_Task requirements_
Please pick out and copy every line in the entries below that contains the string "התקנה". Case counts.

_Data to process_
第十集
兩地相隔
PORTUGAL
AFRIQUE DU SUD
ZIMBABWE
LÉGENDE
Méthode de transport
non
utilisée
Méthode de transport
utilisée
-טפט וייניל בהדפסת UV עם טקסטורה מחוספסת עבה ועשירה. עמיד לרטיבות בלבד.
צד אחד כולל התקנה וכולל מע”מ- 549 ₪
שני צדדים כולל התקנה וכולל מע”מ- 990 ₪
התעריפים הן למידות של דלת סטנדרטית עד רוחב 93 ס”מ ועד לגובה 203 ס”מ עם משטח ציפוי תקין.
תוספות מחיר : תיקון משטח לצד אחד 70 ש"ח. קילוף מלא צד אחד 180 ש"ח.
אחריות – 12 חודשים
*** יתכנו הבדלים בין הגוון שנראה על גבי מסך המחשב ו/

---

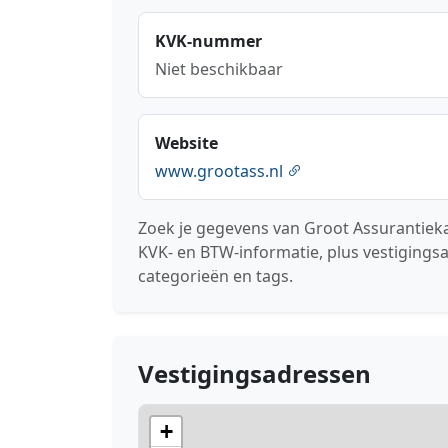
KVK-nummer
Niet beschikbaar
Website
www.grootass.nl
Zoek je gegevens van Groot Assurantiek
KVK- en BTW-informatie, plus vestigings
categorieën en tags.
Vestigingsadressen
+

_Answer to the exercise_
צד אחד כולל התקנה וכולל מע”מ- 549 ₪
שני צדדים כולל התקנה וכולל מע”מ- 990 ₪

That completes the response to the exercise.